At S525, the providing unit 306 distributes the summary sent from the generation unit 305 to the terminal apparatus 110a. At S526, the display controller 314 of the terminal apparatus 110a displays the distributed summary on the display screen.

At S527, the providing unit 306 distributes the summary sent from the generation unit 305 to the terminal apparatus 110b. At S528, the display controller 314 of the terminal apparatus 110b displays the distributed summary on the display screen.

Example 1 of Display Screen

FIGS. 6A and 6B are diagrams each illustrating an example display screen, displayed at the terminal apparatus. FIG. 6A illustrates an example display screen 600 of the application, including the converted text and the summary sent from the summarizing server 100, which is displayed by the display controller 314 of the terminal apparatus 110.

In the example of FIG. 6A the display screen 600 includes a first display area 610 that displays the converted text (the transcribed text) and the summary, and a second display area 620 that displays decisions and action items. The second display area 620 is optional such that it does not have to be displayed.

The display controller 314 sequentially displays the converted texts 611a, 611b, 611c, and 611d distributed from the summarizing server 1 in the first display area 610 in the order of reception. Similarly, the display controller 314 sequentially displays the summaries 612a and 612b distributed from the summarizing server 1 in the first display area 610 in the order of reception. Thus, for example, as illustrated in FIG. 6A or 6B, the display controller 314 can display the summary 612b and the plurality of converted texts 613 used to generate the summary 612b in the first display area 610 in association with each other.

In the following description, the “converted text 611” is used to indicate any one of the converted texts 611a, 611b, 611c, and 611d. The “summary 612” is used to indicate any one of the summaries 612a and 612b.

### Assignment
Extend the summarizing-server excerpt above, starting right after its final sentence. The rows that come next are separate material, unrelated to the summarizing-server excerpt.

### Supplied entries
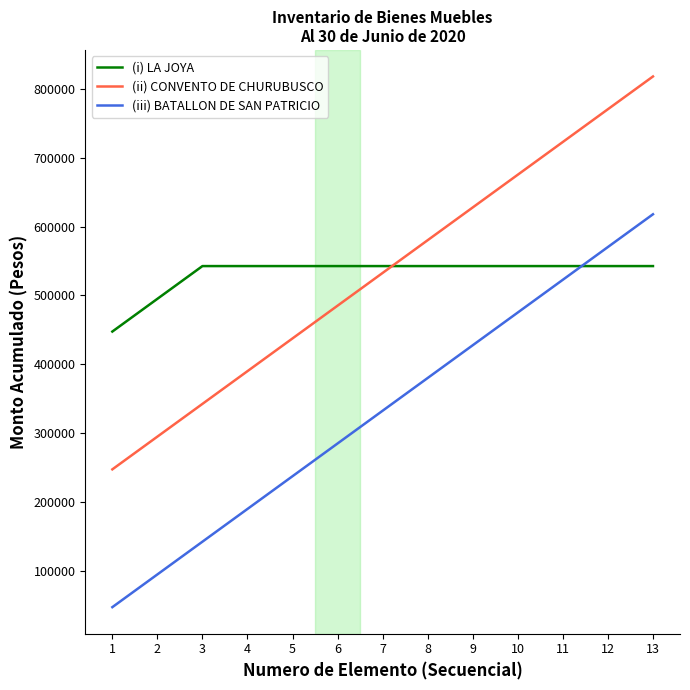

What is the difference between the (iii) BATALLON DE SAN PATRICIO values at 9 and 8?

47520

--

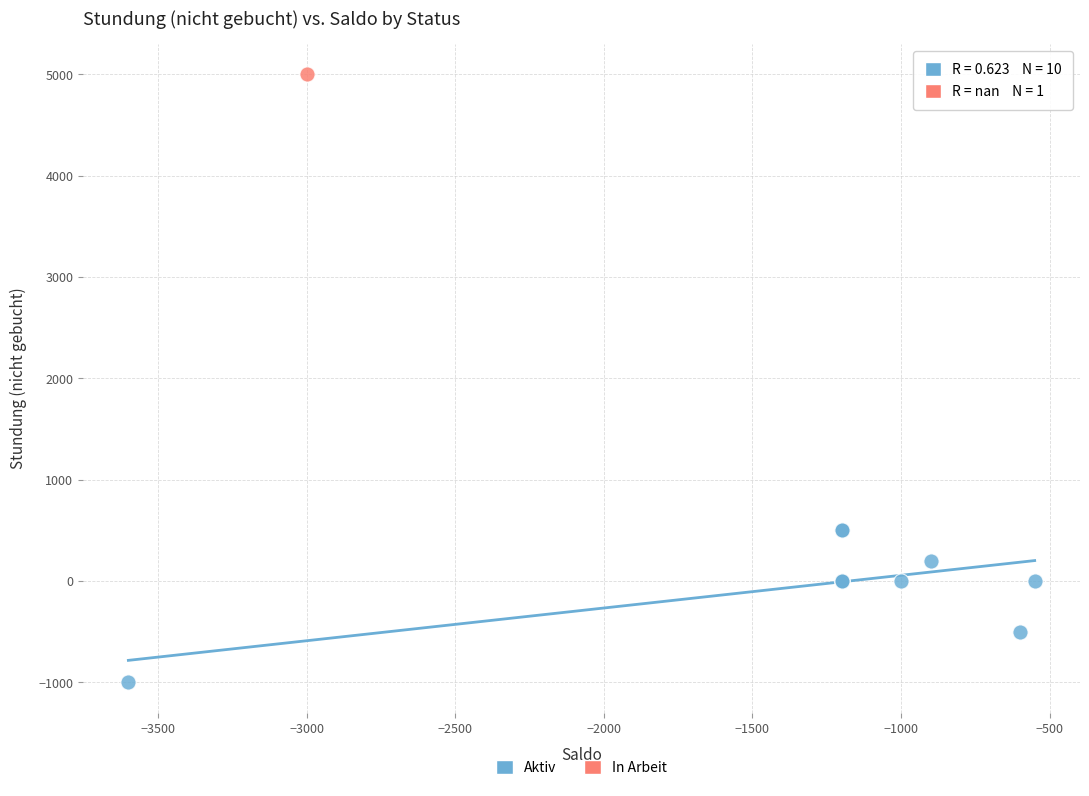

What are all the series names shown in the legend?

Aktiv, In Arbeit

### Response below
Preferably, the converted text 611 displayed in the first display area 610 is provided with a delete icon 614 for deleting the converted text 611. The user can delete the converted text 611 corresponding to the delete icon 614 by selecting the delete icon 614. Similarly, the summary 612 is provided with a delete icon 614 for deleting the summary 612.

Preferably, the summary 612 displayed in the first display area 610 is provided with a bookmark icon 615 for displaying the summary 612 in the second display area 620.

The user can display a copy of the summary 612 corresponding to the bookmark icon 615 in the second display area by selecting the bookmark icon 615. Similarly, the converted text 611 is provided with a bookmark icon 615 for displaying the converted text 611 in the second display area 620.

Preferably, the first display area 610 includes an “automatic scroll” button 616 for setting whether or not to automatically scroll the converted text 611 and the summary 612. For example, the user can set the automatic scroll function to be invalid by turning off the “automatic scroll” button 616.

Preferably, the summary 612 is provided with a hide button 617 for hiding the converted text 611 used to generate the summary. For example, as illustrated in FIG. 6B, the user can hide the plurality of converted texts 613 used for generating the summary 612b by selecting the hide button 617 of the summary 612b.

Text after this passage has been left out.